start RECORDED DATA

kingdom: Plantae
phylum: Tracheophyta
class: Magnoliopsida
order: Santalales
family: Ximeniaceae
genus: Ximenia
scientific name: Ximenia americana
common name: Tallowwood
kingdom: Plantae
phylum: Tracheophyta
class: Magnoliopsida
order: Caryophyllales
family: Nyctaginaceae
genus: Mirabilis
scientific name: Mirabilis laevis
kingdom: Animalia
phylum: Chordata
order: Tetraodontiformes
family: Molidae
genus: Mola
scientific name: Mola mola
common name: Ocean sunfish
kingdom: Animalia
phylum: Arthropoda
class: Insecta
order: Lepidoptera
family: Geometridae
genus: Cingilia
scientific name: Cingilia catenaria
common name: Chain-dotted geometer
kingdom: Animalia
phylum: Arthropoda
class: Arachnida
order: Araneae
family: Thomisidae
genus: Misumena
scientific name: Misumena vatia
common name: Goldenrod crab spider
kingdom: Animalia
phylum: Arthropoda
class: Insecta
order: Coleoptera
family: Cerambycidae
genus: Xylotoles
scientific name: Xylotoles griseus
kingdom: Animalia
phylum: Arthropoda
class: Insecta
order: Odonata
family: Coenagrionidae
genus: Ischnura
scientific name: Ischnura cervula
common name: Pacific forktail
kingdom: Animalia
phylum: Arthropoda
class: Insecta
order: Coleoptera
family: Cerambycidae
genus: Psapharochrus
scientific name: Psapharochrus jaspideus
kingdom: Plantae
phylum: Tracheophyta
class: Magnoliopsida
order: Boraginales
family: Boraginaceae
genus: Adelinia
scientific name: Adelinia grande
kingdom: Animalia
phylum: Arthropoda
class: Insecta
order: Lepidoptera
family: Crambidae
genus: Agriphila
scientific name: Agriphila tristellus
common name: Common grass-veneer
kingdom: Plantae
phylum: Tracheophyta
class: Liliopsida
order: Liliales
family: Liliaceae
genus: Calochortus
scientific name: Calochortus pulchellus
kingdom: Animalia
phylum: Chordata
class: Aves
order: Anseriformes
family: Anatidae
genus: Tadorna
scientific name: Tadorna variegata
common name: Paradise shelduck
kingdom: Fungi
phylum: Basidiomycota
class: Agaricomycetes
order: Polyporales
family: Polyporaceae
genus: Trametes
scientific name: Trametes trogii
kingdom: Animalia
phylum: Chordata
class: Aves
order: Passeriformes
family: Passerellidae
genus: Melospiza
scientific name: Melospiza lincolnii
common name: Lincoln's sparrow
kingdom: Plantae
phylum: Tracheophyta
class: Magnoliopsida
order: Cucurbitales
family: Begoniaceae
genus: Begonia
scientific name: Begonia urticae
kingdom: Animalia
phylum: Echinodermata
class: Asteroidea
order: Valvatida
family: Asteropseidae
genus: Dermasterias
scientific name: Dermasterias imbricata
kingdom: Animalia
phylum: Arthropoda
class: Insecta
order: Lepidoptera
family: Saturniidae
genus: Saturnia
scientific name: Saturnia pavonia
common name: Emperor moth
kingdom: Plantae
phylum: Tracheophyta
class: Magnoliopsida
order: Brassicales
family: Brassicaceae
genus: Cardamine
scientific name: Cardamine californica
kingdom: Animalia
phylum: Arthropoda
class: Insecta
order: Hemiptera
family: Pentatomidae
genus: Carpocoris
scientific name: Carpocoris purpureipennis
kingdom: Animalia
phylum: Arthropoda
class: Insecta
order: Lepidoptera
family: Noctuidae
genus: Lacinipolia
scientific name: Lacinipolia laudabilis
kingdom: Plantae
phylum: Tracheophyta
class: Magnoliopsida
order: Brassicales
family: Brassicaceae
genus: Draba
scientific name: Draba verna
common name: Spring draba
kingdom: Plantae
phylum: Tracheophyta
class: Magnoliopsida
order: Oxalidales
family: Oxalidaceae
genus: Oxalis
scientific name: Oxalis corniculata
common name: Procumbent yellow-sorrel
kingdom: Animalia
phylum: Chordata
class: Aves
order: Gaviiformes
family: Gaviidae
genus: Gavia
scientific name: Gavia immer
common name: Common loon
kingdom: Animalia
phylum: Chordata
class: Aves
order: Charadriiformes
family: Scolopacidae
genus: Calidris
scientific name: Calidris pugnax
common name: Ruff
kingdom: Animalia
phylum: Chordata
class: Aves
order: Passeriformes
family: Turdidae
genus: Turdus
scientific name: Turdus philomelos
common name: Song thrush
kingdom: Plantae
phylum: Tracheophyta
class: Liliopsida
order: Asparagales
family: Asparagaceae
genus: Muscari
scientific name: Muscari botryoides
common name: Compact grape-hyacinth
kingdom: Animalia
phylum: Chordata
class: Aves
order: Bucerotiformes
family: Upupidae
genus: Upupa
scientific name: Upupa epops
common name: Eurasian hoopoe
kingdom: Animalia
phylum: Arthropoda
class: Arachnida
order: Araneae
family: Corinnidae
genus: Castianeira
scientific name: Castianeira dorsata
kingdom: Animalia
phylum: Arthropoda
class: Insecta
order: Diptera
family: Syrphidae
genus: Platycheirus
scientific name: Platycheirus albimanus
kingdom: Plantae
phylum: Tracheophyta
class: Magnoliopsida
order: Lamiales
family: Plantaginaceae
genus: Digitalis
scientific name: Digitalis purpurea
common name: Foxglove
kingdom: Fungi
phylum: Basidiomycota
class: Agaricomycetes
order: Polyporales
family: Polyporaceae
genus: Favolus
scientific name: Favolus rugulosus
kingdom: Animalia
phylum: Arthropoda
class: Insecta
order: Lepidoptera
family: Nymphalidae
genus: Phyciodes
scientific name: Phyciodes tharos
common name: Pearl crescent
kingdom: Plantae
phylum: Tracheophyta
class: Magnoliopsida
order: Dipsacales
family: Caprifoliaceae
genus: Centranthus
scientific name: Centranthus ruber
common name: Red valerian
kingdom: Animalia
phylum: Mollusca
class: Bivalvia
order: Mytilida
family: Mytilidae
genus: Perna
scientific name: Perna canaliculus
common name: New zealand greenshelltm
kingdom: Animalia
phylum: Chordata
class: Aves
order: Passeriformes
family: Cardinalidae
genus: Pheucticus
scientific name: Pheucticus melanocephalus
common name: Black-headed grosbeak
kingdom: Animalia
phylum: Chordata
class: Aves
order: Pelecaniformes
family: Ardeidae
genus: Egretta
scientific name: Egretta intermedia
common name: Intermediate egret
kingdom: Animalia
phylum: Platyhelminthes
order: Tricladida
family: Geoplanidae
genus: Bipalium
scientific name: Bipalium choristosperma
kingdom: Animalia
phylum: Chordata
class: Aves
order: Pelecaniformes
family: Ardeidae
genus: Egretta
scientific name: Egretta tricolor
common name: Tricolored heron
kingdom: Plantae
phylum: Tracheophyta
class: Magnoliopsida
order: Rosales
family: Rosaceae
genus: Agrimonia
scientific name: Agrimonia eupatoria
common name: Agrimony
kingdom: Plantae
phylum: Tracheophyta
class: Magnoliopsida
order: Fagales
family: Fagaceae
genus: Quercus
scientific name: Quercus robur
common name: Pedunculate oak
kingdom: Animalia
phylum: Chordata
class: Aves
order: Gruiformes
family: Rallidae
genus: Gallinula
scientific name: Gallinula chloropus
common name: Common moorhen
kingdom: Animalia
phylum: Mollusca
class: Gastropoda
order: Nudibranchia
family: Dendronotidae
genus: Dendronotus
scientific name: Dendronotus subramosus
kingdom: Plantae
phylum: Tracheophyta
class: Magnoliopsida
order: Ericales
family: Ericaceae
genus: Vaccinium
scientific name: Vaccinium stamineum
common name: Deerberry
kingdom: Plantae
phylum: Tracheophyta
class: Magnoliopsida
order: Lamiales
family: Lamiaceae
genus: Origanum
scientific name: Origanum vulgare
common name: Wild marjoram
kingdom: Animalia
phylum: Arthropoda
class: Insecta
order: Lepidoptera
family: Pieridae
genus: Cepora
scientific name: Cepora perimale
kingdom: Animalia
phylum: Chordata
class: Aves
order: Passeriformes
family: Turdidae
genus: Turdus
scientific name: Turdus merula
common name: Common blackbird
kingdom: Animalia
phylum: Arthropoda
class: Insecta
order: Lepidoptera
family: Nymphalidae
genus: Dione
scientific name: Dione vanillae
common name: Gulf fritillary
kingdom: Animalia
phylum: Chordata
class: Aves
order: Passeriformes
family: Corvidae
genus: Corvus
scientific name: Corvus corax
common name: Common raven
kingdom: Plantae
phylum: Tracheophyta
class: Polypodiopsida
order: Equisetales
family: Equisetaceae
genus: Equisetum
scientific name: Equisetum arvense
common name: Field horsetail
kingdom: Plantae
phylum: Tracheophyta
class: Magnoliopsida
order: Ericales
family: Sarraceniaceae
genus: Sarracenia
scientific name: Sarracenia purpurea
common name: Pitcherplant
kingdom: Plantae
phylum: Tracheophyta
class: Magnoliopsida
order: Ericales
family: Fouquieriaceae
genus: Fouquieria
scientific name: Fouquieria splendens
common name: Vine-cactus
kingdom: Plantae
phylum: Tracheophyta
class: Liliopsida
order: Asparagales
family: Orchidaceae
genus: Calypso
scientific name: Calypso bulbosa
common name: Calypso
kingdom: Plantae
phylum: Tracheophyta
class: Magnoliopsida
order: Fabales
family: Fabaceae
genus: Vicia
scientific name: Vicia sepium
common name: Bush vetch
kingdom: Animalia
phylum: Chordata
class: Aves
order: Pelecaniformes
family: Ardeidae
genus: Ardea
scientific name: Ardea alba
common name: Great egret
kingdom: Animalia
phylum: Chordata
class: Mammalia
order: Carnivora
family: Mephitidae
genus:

end RECORDED DATA

STATED TASK:
Reproduce verbatim everything from the first line down to the line containing "scientific name: Cingilia catenaria", including both of those lines.

RIGHT ANSWER:
kingdom: Plantae
phylum: Tracheophyta
class: Magnoliopsida
order: Santalales
family: Ximeniaceae
genus: Ximenia
scientific name: Ximenia americana
common name: Tallowwood
kingdom: Plantae
phylum: Tracheophyta
class: Magnoliopsida
order: Caryophyllales
family: Nyctaginaceae
genus: Mirabilis
scientific name: Mirabilis laevis
kingdom: Animalia
phylum: Chordata
order: Tetraodontiformes
family: Molidae
genus: Mola
scientific name: Mola mola
common name: Ocean sunfish
kingdom: Animalia
phylum: Arthropoda
class: Insecta
order: Lepidoptera
family: Geometridae
genus: Cingilia
scientific name: Cingilia catenaria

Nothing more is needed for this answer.